▶ _Text for analysis_
————————

Well, actually, he didn't start that. He was in between jobs and his wife was a chef.
And he wanted to make her a search engine for recipes and ingredients
and all these different sorts of things.
So he thought, well, I'm going to build a search engine.
So he built this.
He just sat down and started building.
He started learning Java.
He started learning Lucene.
And he came out with this thing called Compass.
And that was pretty good.
At the time, it worked pretty well.
And, you know, he sort of things ebbed and flowed.
And he sort of started, played with the product a bit more.
And I guess it's interesting.
I think he sort of saw where things were going even 10 years ago,
the need for search on a distributed scale.
And I think actually it was the seven-year anniversary
of the very first release of Elasticsearch last week.
So 10 years ago, he started the original idea of where
he wanted to take it. And he said, well, I want to take this to the next level. He wants to turn
into a new product and essentially a different concept. And so Shai created Elasticsearch and
released that as open source. And so he was playing around with that for
about three years and he decided it's time to go to the next level again and actually form an
organization around this. So Shai Bannon, Stephen Sherman, Rubenis and Simon, I can't remember
Simon's last name, sorry. But they all joined together.
They joined forces and they formed the Elasticsearch organisation.
And they started with just four people.
And it was a typical start-up thing where for a while there,
everyone was working out of a single house, including the garage.
So, you know, they'd have stand-ups in the garage every day.
And it's exploded since
then and we've got well we're in Amsterdam we're a Dutch company at
Amsterdam is essentially where our primary office is we've got a large
presence in San Francisco we've got offices in New York Japan Sydney Berlin
London there's about 30 countries that we're in at the moment.
Yeah, yeah, definitely. I mean, I'd like to kind of go on to a bit about how you've managed to,
I suppose, commercialize, but keep it open source as well. And that's an interesting kind of model
there. But I mean, something that I think is worth us understanding at the start is, you know,
you mentioned Lucene, obviously, Hadoop had a kind of element in search there as well.

————————

▶ _Problem set_
• A. According to the Elasticsearch passage, how many people started the Elasticsearch organization?
• B. From the entries, copy out the lines between the one holding "(e.g., repossess collateral)." and the one holding "Use UCC Article", including both of those lines.
The entries are unrelated to the Elasticsearch passage.

▶ _Dataset entries_

————————

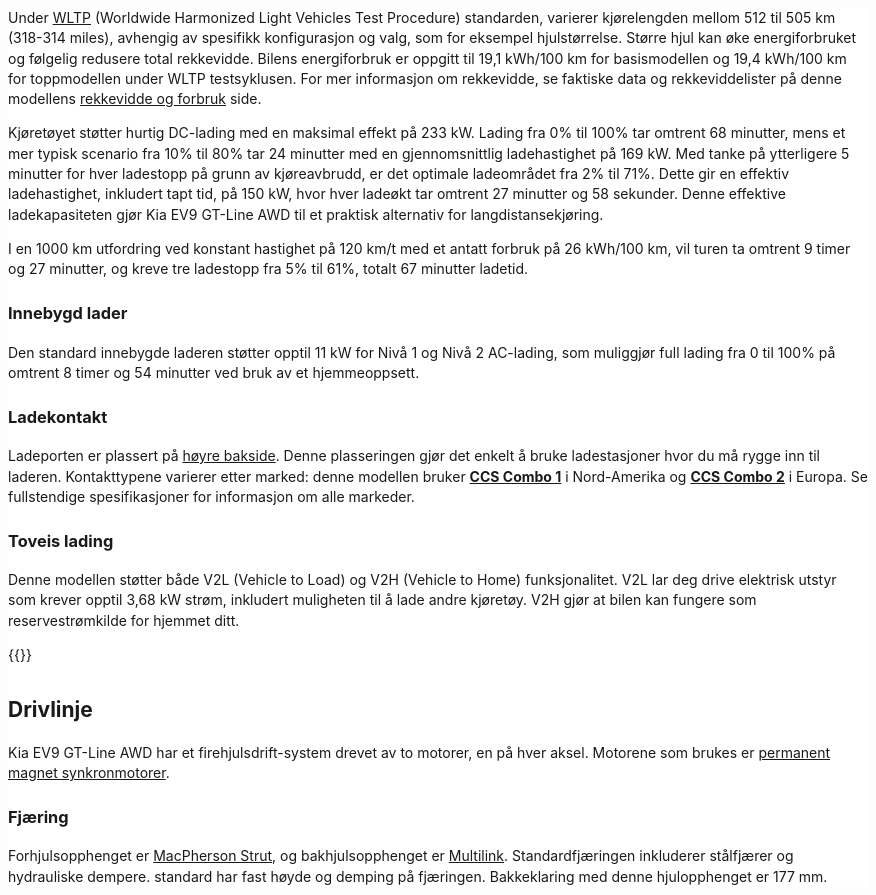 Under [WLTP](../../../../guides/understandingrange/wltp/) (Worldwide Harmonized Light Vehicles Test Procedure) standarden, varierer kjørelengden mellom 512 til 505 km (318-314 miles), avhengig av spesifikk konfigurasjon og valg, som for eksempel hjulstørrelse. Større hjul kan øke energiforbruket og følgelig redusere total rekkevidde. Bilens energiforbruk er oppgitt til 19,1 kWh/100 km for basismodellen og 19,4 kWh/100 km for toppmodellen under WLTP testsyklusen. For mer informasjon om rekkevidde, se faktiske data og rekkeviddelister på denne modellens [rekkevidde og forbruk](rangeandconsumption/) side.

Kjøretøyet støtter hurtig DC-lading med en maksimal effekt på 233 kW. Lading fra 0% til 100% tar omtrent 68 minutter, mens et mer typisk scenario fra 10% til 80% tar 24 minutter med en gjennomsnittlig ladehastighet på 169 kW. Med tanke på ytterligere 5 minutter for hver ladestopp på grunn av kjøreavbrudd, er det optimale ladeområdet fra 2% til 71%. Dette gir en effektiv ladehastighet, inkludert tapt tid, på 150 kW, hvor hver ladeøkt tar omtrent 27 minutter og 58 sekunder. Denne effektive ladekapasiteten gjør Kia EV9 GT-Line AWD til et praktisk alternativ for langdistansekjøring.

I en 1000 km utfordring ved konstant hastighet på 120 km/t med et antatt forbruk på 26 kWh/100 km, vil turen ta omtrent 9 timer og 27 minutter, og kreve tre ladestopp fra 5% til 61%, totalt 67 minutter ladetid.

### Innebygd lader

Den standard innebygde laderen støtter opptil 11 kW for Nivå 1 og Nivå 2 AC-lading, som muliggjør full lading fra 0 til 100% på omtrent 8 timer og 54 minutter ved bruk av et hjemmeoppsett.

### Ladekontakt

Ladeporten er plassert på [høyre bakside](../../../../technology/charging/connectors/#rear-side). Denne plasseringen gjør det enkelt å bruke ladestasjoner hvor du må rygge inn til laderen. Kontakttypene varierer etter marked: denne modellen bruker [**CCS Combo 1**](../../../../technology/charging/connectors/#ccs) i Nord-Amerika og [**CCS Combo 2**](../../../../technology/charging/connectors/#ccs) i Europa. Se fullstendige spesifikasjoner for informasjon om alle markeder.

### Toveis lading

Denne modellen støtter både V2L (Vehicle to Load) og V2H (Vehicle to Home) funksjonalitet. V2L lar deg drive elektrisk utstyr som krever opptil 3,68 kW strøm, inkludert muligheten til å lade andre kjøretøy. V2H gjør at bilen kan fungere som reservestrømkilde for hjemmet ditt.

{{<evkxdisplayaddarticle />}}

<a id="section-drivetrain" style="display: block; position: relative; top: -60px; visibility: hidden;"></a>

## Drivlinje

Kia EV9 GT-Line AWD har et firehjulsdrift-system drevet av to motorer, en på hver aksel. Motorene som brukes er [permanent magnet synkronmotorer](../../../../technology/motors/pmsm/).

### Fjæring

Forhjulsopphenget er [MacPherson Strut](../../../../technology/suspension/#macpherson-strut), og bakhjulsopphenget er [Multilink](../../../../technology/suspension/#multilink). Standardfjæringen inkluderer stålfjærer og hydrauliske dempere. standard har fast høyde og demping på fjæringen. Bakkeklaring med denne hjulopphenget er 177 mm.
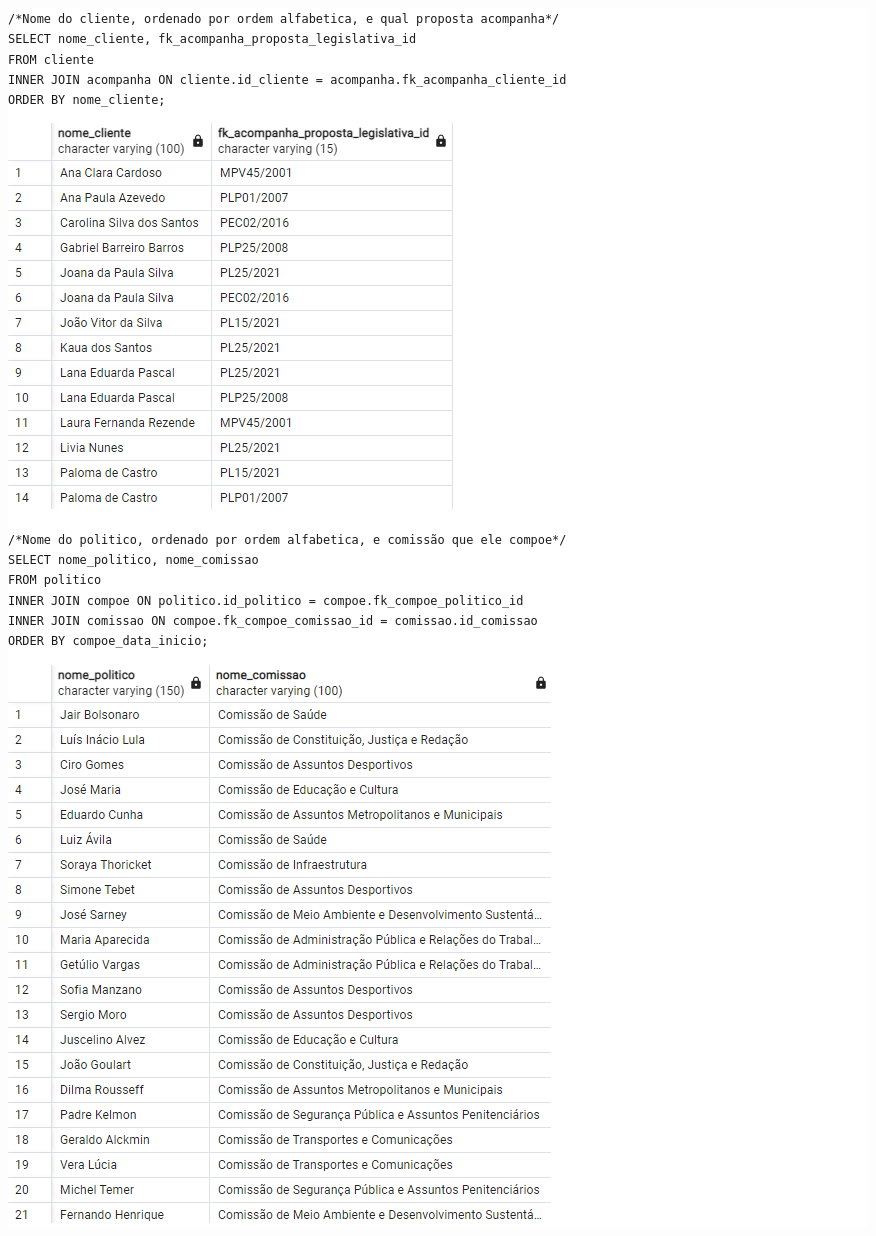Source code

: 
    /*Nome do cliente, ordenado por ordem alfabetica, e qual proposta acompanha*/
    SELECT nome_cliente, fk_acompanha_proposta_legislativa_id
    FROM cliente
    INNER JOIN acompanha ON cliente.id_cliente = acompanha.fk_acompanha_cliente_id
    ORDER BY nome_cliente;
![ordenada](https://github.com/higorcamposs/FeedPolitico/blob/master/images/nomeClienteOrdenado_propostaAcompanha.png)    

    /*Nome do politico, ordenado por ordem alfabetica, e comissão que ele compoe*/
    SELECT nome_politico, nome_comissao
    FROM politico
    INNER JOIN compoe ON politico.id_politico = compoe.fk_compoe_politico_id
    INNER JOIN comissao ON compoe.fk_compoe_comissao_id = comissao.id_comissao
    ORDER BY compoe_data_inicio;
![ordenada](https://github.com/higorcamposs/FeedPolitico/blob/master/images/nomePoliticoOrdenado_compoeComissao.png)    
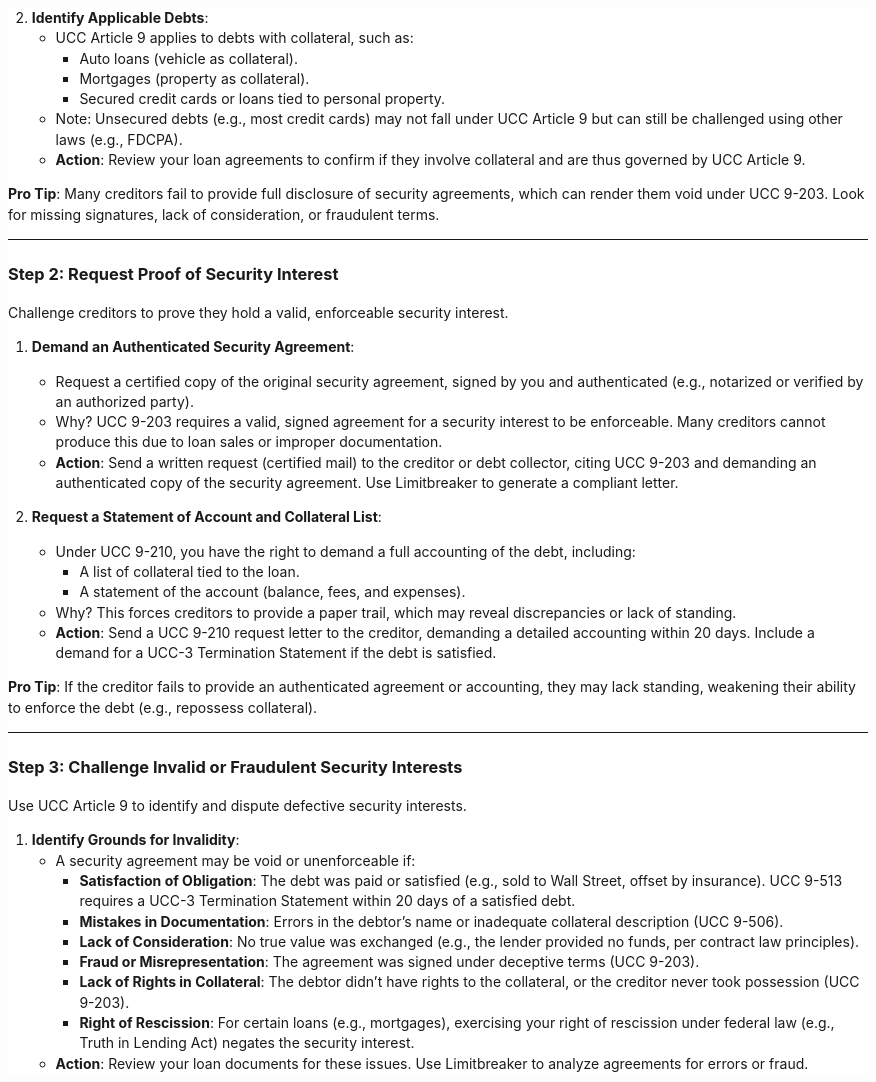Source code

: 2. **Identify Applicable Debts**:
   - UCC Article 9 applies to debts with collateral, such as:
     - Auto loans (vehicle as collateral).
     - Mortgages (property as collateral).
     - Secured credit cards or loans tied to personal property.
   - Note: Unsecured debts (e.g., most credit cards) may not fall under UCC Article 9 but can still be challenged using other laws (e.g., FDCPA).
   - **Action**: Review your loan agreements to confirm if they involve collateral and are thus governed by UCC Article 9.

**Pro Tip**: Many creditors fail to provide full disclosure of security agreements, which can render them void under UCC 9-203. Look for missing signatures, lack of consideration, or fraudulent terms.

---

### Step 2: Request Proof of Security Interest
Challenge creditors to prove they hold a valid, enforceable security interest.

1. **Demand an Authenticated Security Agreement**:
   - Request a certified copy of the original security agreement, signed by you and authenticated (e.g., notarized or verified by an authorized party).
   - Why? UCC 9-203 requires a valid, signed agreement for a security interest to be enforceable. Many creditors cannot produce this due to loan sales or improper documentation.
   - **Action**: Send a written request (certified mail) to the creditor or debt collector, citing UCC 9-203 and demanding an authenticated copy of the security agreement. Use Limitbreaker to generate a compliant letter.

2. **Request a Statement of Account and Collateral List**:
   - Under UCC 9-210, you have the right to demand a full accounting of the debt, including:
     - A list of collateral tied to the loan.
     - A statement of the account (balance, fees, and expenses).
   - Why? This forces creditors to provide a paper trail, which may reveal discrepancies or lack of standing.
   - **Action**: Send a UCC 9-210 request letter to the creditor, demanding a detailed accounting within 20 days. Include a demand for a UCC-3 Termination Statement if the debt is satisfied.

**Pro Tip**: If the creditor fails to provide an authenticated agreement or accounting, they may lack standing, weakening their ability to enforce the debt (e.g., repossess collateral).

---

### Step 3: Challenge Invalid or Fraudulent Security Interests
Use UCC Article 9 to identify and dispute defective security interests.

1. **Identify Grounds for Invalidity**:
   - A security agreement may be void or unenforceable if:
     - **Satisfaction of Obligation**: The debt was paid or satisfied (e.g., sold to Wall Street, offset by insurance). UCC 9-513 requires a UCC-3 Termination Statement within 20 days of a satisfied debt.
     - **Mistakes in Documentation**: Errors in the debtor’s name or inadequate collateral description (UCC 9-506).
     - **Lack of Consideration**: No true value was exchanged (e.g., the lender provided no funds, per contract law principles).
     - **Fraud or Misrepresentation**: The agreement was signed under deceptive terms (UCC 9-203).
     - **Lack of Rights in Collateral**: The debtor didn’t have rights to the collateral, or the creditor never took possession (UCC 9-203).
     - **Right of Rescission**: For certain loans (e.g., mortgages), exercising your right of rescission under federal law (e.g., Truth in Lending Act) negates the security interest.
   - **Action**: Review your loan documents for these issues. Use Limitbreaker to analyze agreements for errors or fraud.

————————

▶ _Solutions below_
• A. Four people.

• B.
**Pro Tip**: If the creditor fails to provide an authenticated agreement or accounting, they may lack standing, weakening their ability to enforce the debt (e.g., repossess collateral).

---

### Step 3: Challenge Invalid or Fraudulent Security Interests
Use UCC Article 9 to identify and dispute defective security interests.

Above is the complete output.